Critique des Parents Terribles, de Jean Cocteau, vus le 3 mars 2023 au Théâtre Hébertot
Avec Muriel Mayette-Holtz, Charles Berling, Maria de Medeiros, Émile Berling, Lola Créton, mis en scène par Christophe Perton
Ça doit faire deux ans que j’attendais ce spectacle ! Tout semblait réunit pour me plaire. La distribution était plus qu’alléchante – retrouver Charles Berling et Muriel Mayette m’enchantait autant que découvrir Maria de Medeiros sur scène – la dernière mise en scène de Christophe Perton m’avait énormément plu, et la perspective de découvrir Cocteau au théâtre m’intéressait beaucoup. Bref, j’étais un public quasiment acquis. Tout est dans le quasiment.

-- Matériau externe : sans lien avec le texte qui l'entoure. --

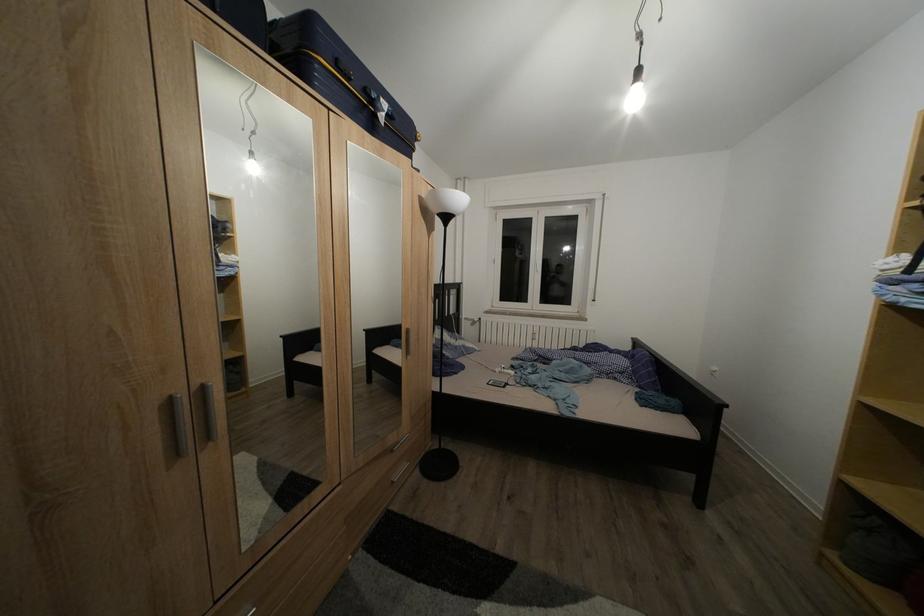
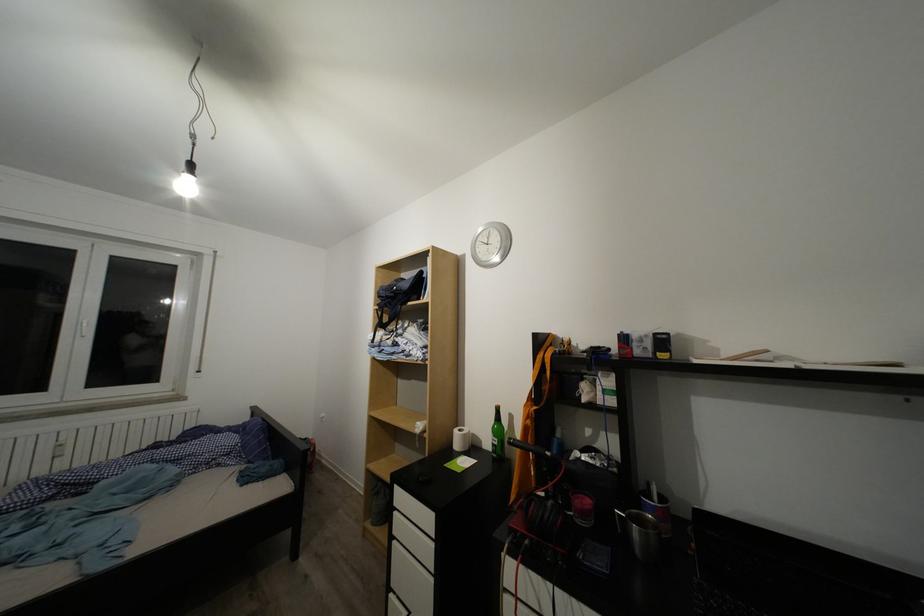
Question: The first image is from the beginning of the video and the second image is from the end. How did the camera likely rotate when shooting the video?

Choices:
 (A) Left
 (B) Right
 (C) Up
 (D) Down

Answer: (B)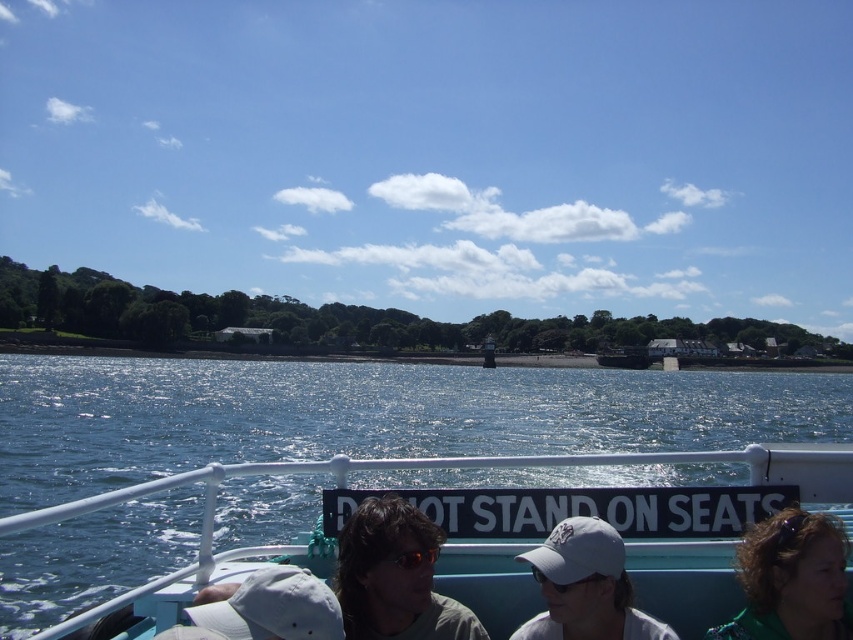
You are on a sunny day boat trip and need to store your belongings. You have a blue plastic boat at center and a white matte baseball cap at lower center. Which item can you use to store your items, and why?

The blue plastic boat at center is larger in size than the white matte baseball cap at lower center, so you can use the blue plastic boat at center to store your items as it has more space.

You are a photographer on the boat deck and need to position a tripod between the matte gray sunglasses at center and the green fabric jacket at lower right. Which object should the tripod be placed closer to to ensure it doesn

The matte gray sunglasses at center is taller than the green fabric jacket at lower right, so the tripod should be placed closer to the green fabric jacket at lower right to maintain balance between the two objects.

Des parents terribles… terriblement frappés, oui. La pièce tourne autour d’Yvonne (Muriel Mayette), qui voue un véritable culte à son fils Michel, à la limite de l’indécence. Il n’est pas rentré de la nuit et elle s’imagine tout sauf l’évidence : il est probablement avec une autre femme. Cela lui semble inenvisageable. C’est pourtant ce que pensent aussi les deux autres habitants de la maison : Georges (Charles Berling), son mari qu’elle délaisse et qui a pris pour amante qui s’avèrera être celle chez qui son fils a découché, et Léo (Maria de Medeiros), sa soeur, toujours amoureuse de Georges et qui va progressivement se transformer en chef d’orchestre pour dénouer cet imbroglio.

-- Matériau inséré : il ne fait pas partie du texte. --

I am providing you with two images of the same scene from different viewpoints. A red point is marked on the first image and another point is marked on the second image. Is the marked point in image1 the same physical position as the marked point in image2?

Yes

J’ai pris peur lors des premiers échanges. La scène sonne faux, les comédiens ne jouent pas ensemble, le texte peine à se faire entendre. Mince. Ça ne dure pas très longtemps et le spectacle se met finalement en place, mais quelque chose reste malgré tout de ce début boiteux. C’est impalpable, mais c’est là. C’est toujours étonnant de se retrouver face à ce genre de spectacle. Tout est pourtant très bien en apparence : les comédiens sont bons, les dialogues fusent, le rythme s’installe bien, et pourtant. Un « et pourtant » que je commence à bien connaître. Un « et pourtant » qui ne nécessite pas de creuser bien loin. Un « et pourtant » qui trouve son origine dans les difficultés rencontrées avec un matériau fondamental, probablement même le matériau de base, sans lequel rien ne peut être construit : le texte.

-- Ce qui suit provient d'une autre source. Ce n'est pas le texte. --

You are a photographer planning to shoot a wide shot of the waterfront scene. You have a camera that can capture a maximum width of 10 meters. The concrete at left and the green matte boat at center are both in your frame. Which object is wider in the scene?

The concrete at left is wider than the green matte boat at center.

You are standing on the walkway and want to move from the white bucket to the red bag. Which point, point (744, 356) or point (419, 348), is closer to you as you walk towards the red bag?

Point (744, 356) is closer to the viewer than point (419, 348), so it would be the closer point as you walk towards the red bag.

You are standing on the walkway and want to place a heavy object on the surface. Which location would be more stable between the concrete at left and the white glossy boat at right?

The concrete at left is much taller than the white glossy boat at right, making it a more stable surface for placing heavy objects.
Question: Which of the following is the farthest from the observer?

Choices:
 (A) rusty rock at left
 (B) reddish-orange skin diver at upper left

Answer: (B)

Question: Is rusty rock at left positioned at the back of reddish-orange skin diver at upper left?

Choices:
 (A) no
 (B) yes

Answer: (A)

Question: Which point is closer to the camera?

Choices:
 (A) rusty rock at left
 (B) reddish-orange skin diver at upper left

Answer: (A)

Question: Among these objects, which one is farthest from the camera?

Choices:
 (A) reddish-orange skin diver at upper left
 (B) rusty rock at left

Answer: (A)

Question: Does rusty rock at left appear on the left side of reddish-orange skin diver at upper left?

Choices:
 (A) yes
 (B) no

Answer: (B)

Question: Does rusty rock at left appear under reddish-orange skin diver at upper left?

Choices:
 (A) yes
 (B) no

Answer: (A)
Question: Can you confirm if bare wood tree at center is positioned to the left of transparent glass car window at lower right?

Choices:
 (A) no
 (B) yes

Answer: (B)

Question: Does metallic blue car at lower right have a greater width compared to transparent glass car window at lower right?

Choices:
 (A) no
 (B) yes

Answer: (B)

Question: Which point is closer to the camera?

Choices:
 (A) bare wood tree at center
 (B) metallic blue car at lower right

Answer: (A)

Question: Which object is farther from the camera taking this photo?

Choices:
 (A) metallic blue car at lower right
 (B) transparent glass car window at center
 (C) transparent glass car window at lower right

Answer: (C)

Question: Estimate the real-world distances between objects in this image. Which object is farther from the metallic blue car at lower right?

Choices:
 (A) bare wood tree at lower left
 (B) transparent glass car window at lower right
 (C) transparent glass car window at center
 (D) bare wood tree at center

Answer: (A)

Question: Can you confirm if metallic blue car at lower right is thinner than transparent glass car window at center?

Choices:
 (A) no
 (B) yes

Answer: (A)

Moi qui avais hâte de découvrir l’écriture théâtrale de Cocteau, me voilà bien déçue. Ça m’évoque Giraudoux : c’est lourd, il y a trop de mots, tout est explicité, dit, redit, trop dit. C’est une écriture chargée de dialogues mais trop vide d’intérêt et légèrement artificielle. La situation met du temps à s’installer et même une fois le mécanisme posé, c’est comme si l’action était figée, qu’elle n’avançait pas réellement. Alors on se raccroche à autre chose.
La chance du spectateur, c’est qu’il y a une merveilleuse branche à laquelle se raccrocher et qui s’appelle Muriel Mayette-Holtz. On l’a peut-être trop côtoyée en tant que metteuse en scène, jusqu’à presqu’oublier la formidable comédienne qu’elle était. C’est un rôle taillé pour elle, indéniablement – et c’est aussi le plus intéressant de la pièce. Elle est faite pour ce genre de personnage délirant de femme quasi-incestueuse, de drama queen à la fois complètement théâtrale et débordante de naturelle. Sur scène, c’est une lionne qui porte une grande fragilité. Une femme-enfant impétueuse et délicate. Elle est fascinante. Et, il n’y a pas à dire, elle sauve le spectacle.
Partagée entre la déception du texte et l’enthousiasme de la performance.